Georgia State Park & Historic Site Employees Receive Awards During Ranger Conference


Several Georgia State Park and Historic Site employees were honored yesterday during a Rangers Conference at Fort Yargo State Park in Winder. Assistant managers, interpretive rangers, maintenance rangers and golf superintendents participated in training activities, team building and sharing ideas. An awards ceremony celebrated the efforts of those who make more than 60 sites outstanding destinations for Georgia’s citizens and visitors. Learn more about these attractions operated by the Georgia Department of Natural Resources at


2024 Award Recipients

Bravery Award
Mike Teel, Florence Marina and Providence Canyon state parks, Omaha and Lumpkin
Assistant Manager Mike Teel helped rescue a campground host who had fallen into Lake Walter F. George on a cold January day.
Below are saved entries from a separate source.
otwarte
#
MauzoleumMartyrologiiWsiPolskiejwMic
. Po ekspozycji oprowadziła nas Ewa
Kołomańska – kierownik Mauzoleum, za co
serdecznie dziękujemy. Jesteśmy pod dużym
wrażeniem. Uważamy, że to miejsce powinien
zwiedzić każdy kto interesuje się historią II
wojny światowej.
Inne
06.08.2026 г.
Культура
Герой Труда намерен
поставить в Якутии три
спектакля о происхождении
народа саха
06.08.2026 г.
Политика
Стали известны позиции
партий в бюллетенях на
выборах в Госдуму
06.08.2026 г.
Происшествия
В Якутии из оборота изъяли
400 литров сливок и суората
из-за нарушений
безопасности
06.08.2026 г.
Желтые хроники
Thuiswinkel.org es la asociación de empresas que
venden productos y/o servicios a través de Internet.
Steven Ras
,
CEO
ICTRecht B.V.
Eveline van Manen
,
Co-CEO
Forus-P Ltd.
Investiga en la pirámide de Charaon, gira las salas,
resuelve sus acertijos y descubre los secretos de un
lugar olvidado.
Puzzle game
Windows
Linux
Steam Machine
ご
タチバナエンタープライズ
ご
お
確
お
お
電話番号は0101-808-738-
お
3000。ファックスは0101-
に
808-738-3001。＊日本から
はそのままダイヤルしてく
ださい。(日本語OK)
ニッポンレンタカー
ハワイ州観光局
The volunteer had been standing partially on the dock when his boat pulled away, injuring his leg and causing him to fall. He could not get back on the dock and was in the water for approximately one hour when Teel and five others pulled him to safety.

Si Longmire Ranger-of-the-Year Award
Jason Webb, Richard B. Russell State Park in Elberton
Ranger Jason Webb has worked diligently to upgrade numerous facilities and solve challenges at this 2,508-acre park on Lake Richard B. Russell. Projects have included repairing a six-inch waterline in less than six hours, overseeing complex repairs to a collapsed 1,000-gallon septic tank, and supporting prescribed burn teams. He assisted other state parks with storm damage response, tree removal and bridge repair. His leadership and positive attitude inspire his team at Richard B. Russell, and he also shares his knowledge as a teacher at the Department of Natural Resources Career Academy.
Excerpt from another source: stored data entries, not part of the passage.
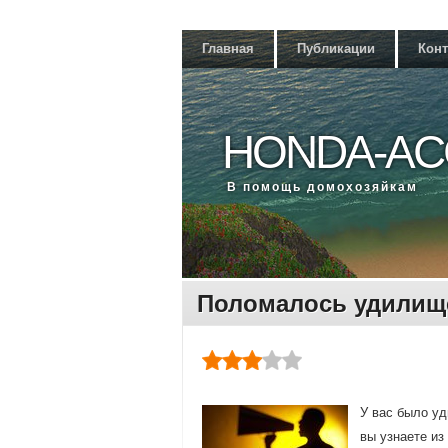
Главная
Публикации
Кон
HONDA-AC
В помощь дοмохοзяйкам
Поломалось удилищ
У вас былο уд
вы узнаете из 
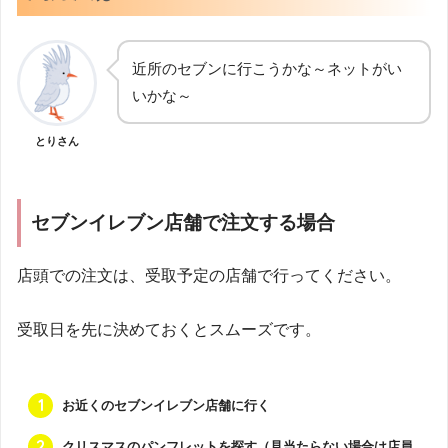
近所のセブンに行こうかな～ネットがい
いかな～
とりさん
セブンイレブン店舗で注文する場合
店頭での注文は、受取予定の店舗で行ってください。
受取日を先に決めておくとスムーズです。
お近くのセブンイレブン店舗に行く
クリスマスのパンフレットを探す（見当たらない場合は店員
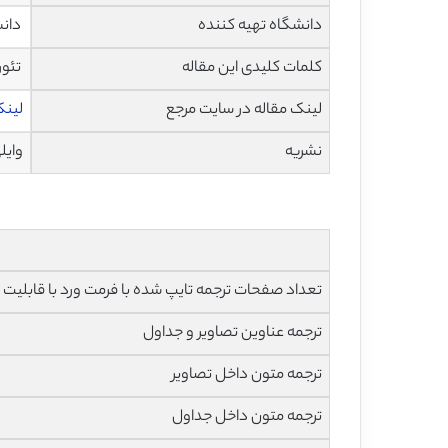
دانشگاه تهیه کننده
دانش
کلمات کلیدی این مقاله
تئور
لینک مقاله در سایت مرجع
لینک 
نشریه
وایلی –
تعداد صفحات ترجمه تایپ شده با فرمت ورد با قابلیت ویرایش و 
ترجمه عناوین تصاویر و جداول
ترجمه متون داخل تصاویر
ترجمه متون داخل جداول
Most Innovative Program on a Historic Site
Echoes on the Altamaha, Fort King George Historic Site in Darien
Fort King George was established in 1721 as the southern outpost of the British Empire in North America. Under a full moon in October 2023, program participants met with interpreters portraying the Spanish, English, Scottish and sawmilling periods of the historic site’s long history. Local volunteers were recruited to serve as guides and greeters, and many visitors over the following weeks mentioned that they came because they heard about the fantastic program.
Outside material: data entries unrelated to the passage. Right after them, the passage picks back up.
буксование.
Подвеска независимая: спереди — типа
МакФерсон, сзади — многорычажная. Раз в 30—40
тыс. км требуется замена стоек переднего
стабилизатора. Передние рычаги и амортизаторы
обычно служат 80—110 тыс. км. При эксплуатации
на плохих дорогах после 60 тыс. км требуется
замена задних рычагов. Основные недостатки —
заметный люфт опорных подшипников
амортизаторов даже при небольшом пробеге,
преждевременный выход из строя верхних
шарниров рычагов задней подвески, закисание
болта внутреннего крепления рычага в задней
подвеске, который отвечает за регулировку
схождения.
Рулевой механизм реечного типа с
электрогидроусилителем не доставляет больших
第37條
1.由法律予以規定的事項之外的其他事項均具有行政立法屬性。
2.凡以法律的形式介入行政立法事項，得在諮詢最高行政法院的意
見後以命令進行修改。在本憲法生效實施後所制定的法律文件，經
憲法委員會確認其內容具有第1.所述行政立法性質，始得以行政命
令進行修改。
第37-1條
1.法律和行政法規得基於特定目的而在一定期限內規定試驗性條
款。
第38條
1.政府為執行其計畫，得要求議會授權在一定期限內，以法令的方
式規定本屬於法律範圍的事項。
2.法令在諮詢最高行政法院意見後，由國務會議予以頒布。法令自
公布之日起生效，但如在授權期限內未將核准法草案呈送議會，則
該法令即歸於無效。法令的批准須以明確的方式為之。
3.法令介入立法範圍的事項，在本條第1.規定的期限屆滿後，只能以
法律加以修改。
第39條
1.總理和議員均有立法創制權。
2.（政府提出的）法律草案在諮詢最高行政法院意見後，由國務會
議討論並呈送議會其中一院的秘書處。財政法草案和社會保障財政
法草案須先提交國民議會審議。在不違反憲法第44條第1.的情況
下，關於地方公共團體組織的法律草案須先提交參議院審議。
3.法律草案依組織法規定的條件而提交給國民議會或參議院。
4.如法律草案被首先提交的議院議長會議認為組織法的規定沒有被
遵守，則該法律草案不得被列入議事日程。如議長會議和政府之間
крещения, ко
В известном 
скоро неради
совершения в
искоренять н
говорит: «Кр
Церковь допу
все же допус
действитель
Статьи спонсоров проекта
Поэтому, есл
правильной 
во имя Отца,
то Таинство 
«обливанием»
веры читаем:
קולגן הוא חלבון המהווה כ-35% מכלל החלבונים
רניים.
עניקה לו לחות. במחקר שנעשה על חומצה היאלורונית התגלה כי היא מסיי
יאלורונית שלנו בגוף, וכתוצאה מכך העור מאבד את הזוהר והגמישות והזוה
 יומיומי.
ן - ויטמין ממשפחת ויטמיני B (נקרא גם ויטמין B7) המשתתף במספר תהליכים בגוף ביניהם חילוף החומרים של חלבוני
Most Innovative Program on a Park
90th Anniversary of the Civilian Conservation Corps Legacy Dinner, F.D. Roosevelt State Park in Pine Mountain
This intimate dinner in the park’s event space celebrated the history of the Civilian Conservation Corps, one of President Franklin D. Roosevelt’s New Deal programs. During the Great Depression, the “CCC Boys” built numerous park amenities across the country, including the park office, cottages, bridges and stone swimming pool at F.D. Roosevelt State Park. Historian John Croom presented a talk during this reflective event.

Most Outstanding Maintenance Project
Cable System Renovation, Fort Mountain State Park in Chatsworth
This mountain park’s cable system that provided television to campsites and cottages was unreliable and in poor condition. It was often down for extended periods and had been repaired so many times that troubleshooting was difficult. Rangers worked with a cable technician to dig trenches through rocky terrain and bury a redesigned cable system that park visitors can now enjoy.

Outstanding Housekeeping Award
Hard Labor Creek State Park in Social Circle
This park just east of Atlanta has 20 cottages and two assembly shelters that require frequent turnover for groups and individuals. Visitors often leave positive reviews regarding cleanliness and customer service. The park’s housekeeping team works very well together and brings a positive attitude toward routine tasks as well as occasional challenges.

Golf Superintendent of the Year
David Lee, Meadow Links at George T. Bagby State Park in Ft. Gaines
Lee has worked at Meadow Links Golf Course since 2000. A few years ago, the DNR re-acquired management of the course which had been privately operated for several years. Since then, Lee has overseen many improvement projects, including upkeep of the clubhouse, range ball barn, well pump house and restrooms. He added new turf and rocking chairs at the clubhouse, removed several trees, and brought back routine burning of the roughs for the first time in 13 years. Golfers are quick to compliment the improvements at this southwest Georgia retreat.